WORKING DATA:
::::

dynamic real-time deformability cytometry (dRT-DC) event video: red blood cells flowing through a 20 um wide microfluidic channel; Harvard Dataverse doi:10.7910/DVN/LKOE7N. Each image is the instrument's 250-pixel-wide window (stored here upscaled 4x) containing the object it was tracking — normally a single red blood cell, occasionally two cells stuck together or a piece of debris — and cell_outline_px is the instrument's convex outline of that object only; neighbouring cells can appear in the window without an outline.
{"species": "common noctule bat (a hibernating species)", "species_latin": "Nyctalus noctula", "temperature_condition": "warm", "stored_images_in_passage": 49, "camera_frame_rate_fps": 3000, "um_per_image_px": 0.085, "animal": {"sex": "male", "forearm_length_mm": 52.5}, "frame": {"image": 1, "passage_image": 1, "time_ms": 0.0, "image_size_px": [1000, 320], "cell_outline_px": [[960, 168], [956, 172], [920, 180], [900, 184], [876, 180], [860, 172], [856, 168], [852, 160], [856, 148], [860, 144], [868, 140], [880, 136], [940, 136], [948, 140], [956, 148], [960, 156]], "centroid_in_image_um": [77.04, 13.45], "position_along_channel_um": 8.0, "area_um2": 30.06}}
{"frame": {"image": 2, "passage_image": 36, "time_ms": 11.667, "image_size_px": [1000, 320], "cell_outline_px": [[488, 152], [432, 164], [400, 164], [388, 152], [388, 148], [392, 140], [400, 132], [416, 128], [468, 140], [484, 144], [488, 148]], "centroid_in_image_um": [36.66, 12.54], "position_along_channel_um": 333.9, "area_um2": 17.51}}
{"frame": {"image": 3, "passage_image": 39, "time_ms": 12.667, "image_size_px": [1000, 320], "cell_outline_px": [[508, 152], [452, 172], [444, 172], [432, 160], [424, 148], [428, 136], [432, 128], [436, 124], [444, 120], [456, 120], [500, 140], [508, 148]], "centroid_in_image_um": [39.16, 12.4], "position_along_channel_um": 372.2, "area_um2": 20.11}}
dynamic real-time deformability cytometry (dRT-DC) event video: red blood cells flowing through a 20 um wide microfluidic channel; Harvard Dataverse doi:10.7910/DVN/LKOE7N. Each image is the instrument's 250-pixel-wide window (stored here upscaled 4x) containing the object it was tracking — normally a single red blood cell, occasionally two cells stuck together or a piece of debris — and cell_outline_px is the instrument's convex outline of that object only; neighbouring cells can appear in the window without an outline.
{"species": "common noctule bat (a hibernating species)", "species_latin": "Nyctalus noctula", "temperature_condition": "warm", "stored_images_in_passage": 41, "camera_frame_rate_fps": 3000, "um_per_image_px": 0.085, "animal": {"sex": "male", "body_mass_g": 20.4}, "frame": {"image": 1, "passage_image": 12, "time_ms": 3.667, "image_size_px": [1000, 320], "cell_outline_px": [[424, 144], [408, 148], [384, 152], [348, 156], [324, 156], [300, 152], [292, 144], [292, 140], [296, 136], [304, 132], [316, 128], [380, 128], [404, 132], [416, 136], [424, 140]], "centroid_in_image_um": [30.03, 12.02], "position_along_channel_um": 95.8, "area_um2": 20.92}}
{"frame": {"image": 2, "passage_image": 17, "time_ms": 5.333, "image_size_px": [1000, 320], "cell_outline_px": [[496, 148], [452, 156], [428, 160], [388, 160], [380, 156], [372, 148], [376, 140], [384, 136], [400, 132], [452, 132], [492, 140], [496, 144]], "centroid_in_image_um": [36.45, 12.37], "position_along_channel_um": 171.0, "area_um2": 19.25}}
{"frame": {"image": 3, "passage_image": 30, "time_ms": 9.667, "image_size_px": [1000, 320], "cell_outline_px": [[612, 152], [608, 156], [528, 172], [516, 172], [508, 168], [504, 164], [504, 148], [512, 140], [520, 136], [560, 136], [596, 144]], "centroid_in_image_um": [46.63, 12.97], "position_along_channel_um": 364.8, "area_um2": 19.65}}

::::

Each line of the material should be echoed exactly.

FULL OUTPUT:
dynamic real-time deformability cytometry (dRT-DC) event video: red blood cells flowing through a 20 um wide microfluidic channel; Harvard Dataverse doi:10.7910/DVN/LKOE7N. Each image is the instrument's 250-pixel-wide window (stored here upscaled 4x) containing the object it was tracking — normally a single red blood cell, occasionally two cells stuck together or a piece of debris — and cell_outline_px is the instrument's convex outline of that object only; neighbouring cells can appear in the window without an outline.
{"species": "common noctule bat (a hibernating species)", "species_latin": "Nyctalus noctula", "temperature_condition": "warm", "stored_images_in_passage": 49, "camera_frame_rate_fps": 3000, "um_per_image_px": 0.085, "animal": {"sex": "male", "forearm_length_mm": 52.5}, "frame": {"image": 1, "passage_image": 1, "time_ms": 0.0, "image_size_px": [1000, 320], "cell_outline_px": [[960, 168], [956, 172], [920, 180], [900, 184], [876, 180], [860, 172], [856, 168], [852, 160], [856, 148], [860, 144], [868, 140], [880, 136], [940, 136], [948, 140], [956, 148], [960, 156]], "centroid_in_image_um": [77.04, 13.45], "position_along_channel_um": 8.0, "area_um2": 30.06}}
{"frame": {"image": 2, "passage_image": 36, "time_ms": 11.667, "image_size_px": [1000, 320], "cell_outline_px": [[488, 152], [432, 164], [400, 164], [388, 152], [388, 148], [392, 140], [400, 132], [416, 128], [468, 140], [484, 144], [488, 148]], "centroid_in_image_um": [36.66, 12.54], "position_along_channel_um": 333.9, "area_um2": 17.51}}
{"frame": {"image": 3, "passage_image": 39, "time_ms": 12.667, "image_size_px": [1000, 320], "cell_outline_px": [[508, 152], [452, 172], [444, 172], [432, 160], [424, 148], [428, 136], [432, 128], [436, 124], [444, 120], [456, 120], [500, 140], [508, 148]], "centroid_in_image_um": [39.16, 12.4], "position_along_channel_um": 372.2, "area_um2": 20.11}}
dynamic real-time deformability cytometry (dRT-DC) event video: red blood cells flowing through a 20 um wide microfluidic channel; Harvard Dataverse doi:10.7910/DVN/LKOE7N. Each image is the instrument's 250-pixel-wide window (stored here upscaled 4x) containing the object it was tracking — normally a single red blood cell, occasionally two cells stuck together or a piece of debris — and cell_outline_px is the instrument's convex outline of that object only; neighbouring cells can appear in the window without an outline.
{"species": "common noctule bat (a hibernating species)", "species_latin": "Nyctalus noctula", "temperature_condition": "warm", "stored_images_in_passage": 41, "camera_frame_rate_fps": 3000, "um_per_image_px": 0.085, "animal": {"sex": "male", "body_mass_g": 20.4}, "frame": {"image": 1, "passage_image": 12, "time_ms": 3.667, "image_size_px": [1000, 320], "cell_outline_px": [[424, 144], [408, 148], [384, 152], [348, 156], [324, 156], [300, 152], [292, 144], [292, 140], [296, 136], [304, 132], [316, 128], [380, 128], [404, 132], [416, 136], [424, 140]], "centroid_in_image_um": [30.03, 12.02], "position_along_channel_um": 95.8, "area_um2": 20.92}}
{"frame": {"image": 2, "passage_image": 17, "time_ms": 5.333, "image_size_px": [1000, 320], "cell_outline_px": [[496, 148], [452, 156], [428, 160], [388, 160], [380, 156], [372, 148], [376, 140], [384, 136], [400, 132], [452, 132], [492, 140], [496, 144]], "centroid_in_image_um": [36.45, 12.37], "position_along_channel_um": 171.0, "area_um2": 19.25}}
{"frame": {"image": 3, "passage_image": 30, "time_ms": 9.667, "image_size_px": [1000, 320], "cell_outline_px": [[612, 152], [608, 156], [528, 172], [516, 172], [508, 168], [504, 164], [504, 148], [512, 140], [520, 136], [560, 136], [596, 144]], "centroid_in_image_um": [46.63, 12.97], "position_along_channel_um": 364.8, "area_um2": 19.65}}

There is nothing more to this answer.